This excerpt taken from the VRSN 8-K filed Nov 23, 2005.
10.10 Successors and Assigns; Parties in Interest.
(a) This Agreement shall be binding upon: Seller and its successors and assigns (if any); Purchaser and its successors and assigns (if any) and Parent and its successors and assigns (if any). This Agreement shall inure to the benefit of: Seller; the Seller Indemnified Persons; Parent; Purchaser; the other Purchaser Indemnified Persons; and the respective successors and assigns (if any) of the foregoing.
(b) Purchaser may freely assign any or all of its rights under this Agreement, including its rights under Section 8, in whole or in part, to any other Person without obtaining the consent or approval of any other Person. Seller shall not be permitted to assign any of its rights or delegate any of its obligations under this Agreement without Purchasers prior written consent.
(c) Except for the provisions of Section 8 hereof, none of the provisions of this Agreement is intended to provide any rights or remedies to any Person other than the parties to this Agreement and their respective successors and assigns (if any). Without limiting the generality of the foregoing, no employee or creditor of Seller, including the Continuing Employees, shall have any rights under this Agreement or under any of the other Transactional Agreements.
10.11 Remedies Cumulative; Specific Performance. The rights and remedies of the parties hereto shall be cumulative (and not alternative). Each party agrees that: (a) in the event of any breach or threatened breach by the other party of any covenant, obligation or other provision set forth in this Agreement, such party shall be entitled (in addition to any other remedy that may be available to it) to: (i) a decree or order of specific performance or mandamus to enforce the observance and performance of such covenant, obligation or other provision; and (ii) an injunction restraining such breach or threatened breach; and (b) no Person shall be required to provide any bond or other security in connection with any such decree, order or injunction or in connection with any related Proceeding.
10.12 Waiver.
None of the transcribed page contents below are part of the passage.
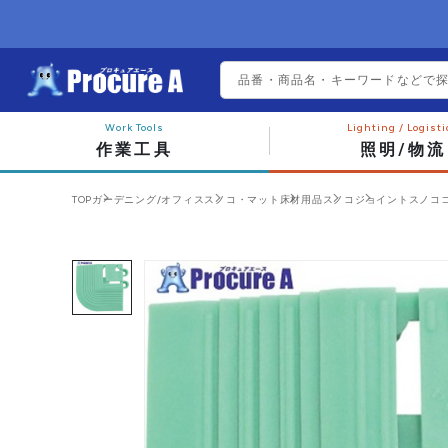
作業工具
照明/物流
TOP
ガーデニング/オフィス
スノコ・マット
床材用品
スノコ
ジョイントスノコ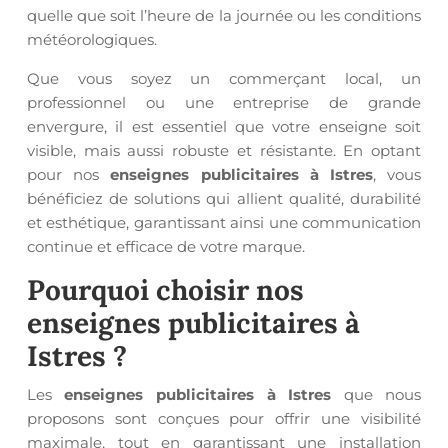
quelle que soit l’heure de la journée ou les conditions
météorologiques.
Que vous soyez un commerçant local, un
professionnel ou une entreprise de grande
envergure, il est essentiel que votre enseigne soit
visible, mais aussi robuste et résistante. En optant
pour nos
enseignes publicitaires à Istres
, vous
bénéficiez de solutions qui allient qualité, durabilité
et esthétique, garantissant ainsi une communication
continue et efficace de votre marque.
Pourquoi choisir nos
enseignes publicitaires à
Istres
?
Les
enseignes publicitaires à Istres
que nous
proposons sont conçues pour offrir une visibilité
maximale, tout en garantissant une installation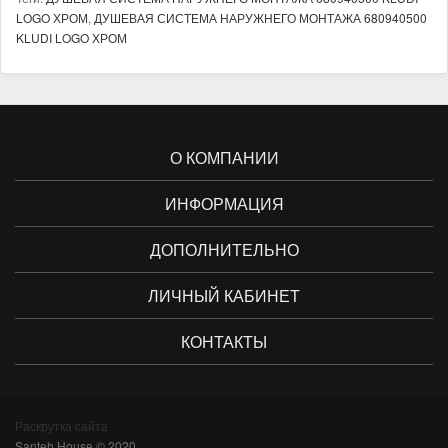
LOGO ХРОМ
,
ДУШЕВАЯ СИСТЕМА НАРУЖНЕГО МОНТАЖА 680940500
KLUDI LOGO ХРОМ
О КОМПАНИИ
ИНФОРМАЦИЯ
ДОПОЛНИТЕЛЬНО
ЛИЧНЫЙ КАБИНЕТ
КОНТАКТЫ
Раскрутка сайта
Santeh House © 2020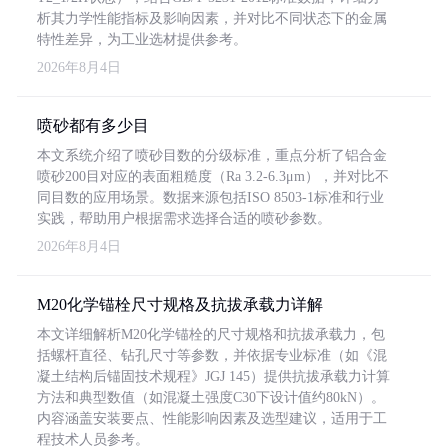
析其力学性能指标及影响因素，并对比不同状态下的金属
特性差异，为工业选材提供参考。
2026年8月4日
喷砂都有多少目
本文系统介绍了喷砂目数的分级标准，重点分析了铝合金
喷砂200目对应的表面粗糙度（Ra 3.2-6.3μm），并对比不
同目数的应用场景。数据来源包括ISO 8503-1标准和行业
实践，帮助用户根据需求选择合适的喷砂参数。
2026年8月4日
M20化学锚栓尺寸规格及抗拔承载力详解
本文详细解析M20化学锚栓的尺寸规格和抗拔承载力，包
括螺杆直径、钻孔尺寸等参数，并依据专业标准（如《混
凝土结构后锚固技术规程》JGJ 145）提供抗拔承载力计算
方法和典型数值（如混凝土强度C30下设计值约80kN）。
内容涵盖安装要点、性能影响因素及选型建议，适用于工
程技术人员参考。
No failure on the part of any Person to exercise any power, right, privilege or remedy under this Agreement, and no delay on the part of any Person in exercising any power, right, privilege or remedy under this Agreement, shall operate as a waiver of such power, right, privilege or remedy; and no single or partial exercise of any such power, right, privilege or remedy shall preclude any other or further exercise thereof or of any other power, right, privilege or remedy. No Person shall be deemed to have waived any claim arising out of this Agreement, or any power, right, privilege or remedy under this Agreement, unless the waiver of such claim, power, right, privilege or remedy is expressly set forth in a written instrument duly executed and delivered on behalf of such Person; and any such waiver shall not be applicable or have any effect except in the specific instance in which it is given.
10.13 Amendments. This Agreement may not be amended, modified, altered or supplemented other than by means of a written instrument duly executed and delivered on behalf of Purchaser and Seller.
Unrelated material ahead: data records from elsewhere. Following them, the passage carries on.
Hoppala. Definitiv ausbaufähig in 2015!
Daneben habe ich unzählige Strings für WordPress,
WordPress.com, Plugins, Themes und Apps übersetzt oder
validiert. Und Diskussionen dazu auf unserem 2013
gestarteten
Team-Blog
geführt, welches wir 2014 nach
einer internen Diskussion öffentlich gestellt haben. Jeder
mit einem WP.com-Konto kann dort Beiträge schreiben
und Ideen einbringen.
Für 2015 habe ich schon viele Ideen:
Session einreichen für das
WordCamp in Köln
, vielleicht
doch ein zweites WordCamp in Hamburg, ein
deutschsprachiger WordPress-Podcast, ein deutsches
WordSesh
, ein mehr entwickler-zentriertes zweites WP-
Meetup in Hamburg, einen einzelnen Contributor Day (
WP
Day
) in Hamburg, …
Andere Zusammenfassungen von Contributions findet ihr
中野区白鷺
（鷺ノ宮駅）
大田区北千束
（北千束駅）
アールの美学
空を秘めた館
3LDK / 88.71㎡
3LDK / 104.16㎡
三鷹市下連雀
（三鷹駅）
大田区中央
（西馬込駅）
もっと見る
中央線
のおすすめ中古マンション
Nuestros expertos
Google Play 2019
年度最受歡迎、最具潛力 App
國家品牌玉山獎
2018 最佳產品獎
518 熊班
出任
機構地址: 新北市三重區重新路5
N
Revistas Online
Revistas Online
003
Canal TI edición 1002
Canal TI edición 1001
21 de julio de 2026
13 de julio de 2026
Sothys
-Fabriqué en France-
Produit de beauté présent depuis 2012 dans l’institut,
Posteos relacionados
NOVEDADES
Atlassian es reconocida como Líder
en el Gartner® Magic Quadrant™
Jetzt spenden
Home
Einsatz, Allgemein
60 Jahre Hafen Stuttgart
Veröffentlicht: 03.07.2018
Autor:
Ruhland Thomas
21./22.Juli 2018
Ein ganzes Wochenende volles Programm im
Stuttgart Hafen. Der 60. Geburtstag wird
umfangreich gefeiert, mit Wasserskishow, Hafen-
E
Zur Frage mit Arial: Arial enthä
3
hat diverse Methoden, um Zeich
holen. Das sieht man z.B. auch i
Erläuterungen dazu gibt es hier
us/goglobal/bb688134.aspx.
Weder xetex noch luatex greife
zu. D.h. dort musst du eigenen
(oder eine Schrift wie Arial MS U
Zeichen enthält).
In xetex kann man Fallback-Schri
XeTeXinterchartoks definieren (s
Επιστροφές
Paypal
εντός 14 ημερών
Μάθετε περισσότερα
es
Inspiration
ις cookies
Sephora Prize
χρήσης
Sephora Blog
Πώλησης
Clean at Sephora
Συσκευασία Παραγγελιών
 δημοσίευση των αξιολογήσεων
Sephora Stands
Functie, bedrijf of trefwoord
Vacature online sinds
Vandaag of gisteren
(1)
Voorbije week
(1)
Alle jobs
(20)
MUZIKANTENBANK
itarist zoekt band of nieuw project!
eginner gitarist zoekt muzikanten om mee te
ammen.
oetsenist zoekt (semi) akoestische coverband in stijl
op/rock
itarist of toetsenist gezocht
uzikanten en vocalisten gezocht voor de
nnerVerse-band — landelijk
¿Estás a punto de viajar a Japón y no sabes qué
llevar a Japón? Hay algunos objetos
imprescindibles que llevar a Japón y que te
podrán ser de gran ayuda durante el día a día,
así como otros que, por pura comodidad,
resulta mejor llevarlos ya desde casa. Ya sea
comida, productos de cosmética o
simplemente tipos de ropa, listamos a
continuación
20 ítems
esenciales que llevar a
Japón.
10.14 Severability. In the event that any provision of this Agreement, or the application of any such provision to any Person or set of circumstances, shall be determined to be invalid, unlawful, void or unenforceable to any extent, the remainder of this Agreement, and the application of such provision to Persons or circumstances other than those as to which it is determined to be invalid, unlawful, void or unenforceable, shall not be impaired or otherwise affected and shall continue to be valid and enforceable to the fullest extent permitted by law.
10.15 Entire Agreement. The Transactional Agreements set forth the entire understanding of the parties relating to the subject matter thereof and supersede all prior agreements and understandings among or between any of the parties relating to the subject matter thereof; provided, however, that neither (a) the Confidentiality Agreement, dated June 27, 2005 between Parent and Seller; nor (b) the Confidentiality Agreement, dated June 27, 2005 between Purchaser and Seller shall be superseded and each such agreement shall remain in full force and effect in accordance with its terms.
10.16 Disclosure Schedule. The Disclosure Schedule shall be arranged in separate parts corresponding to the numbered and lettered sections contained herein permitting such disclosure, and the information disclosed in any numbered or lettered part shall be deemed to relate to and to qualify only: (a) the particular representation or warranty or covenant set forth in the corresponding numbered or lettered section herein permitting such disclosure; and (b) any other representation and warranty set forth in Section 2 to the extent that it is reasonably apparent from the wording of such information that such information is intended to qualify such other representation and warranty.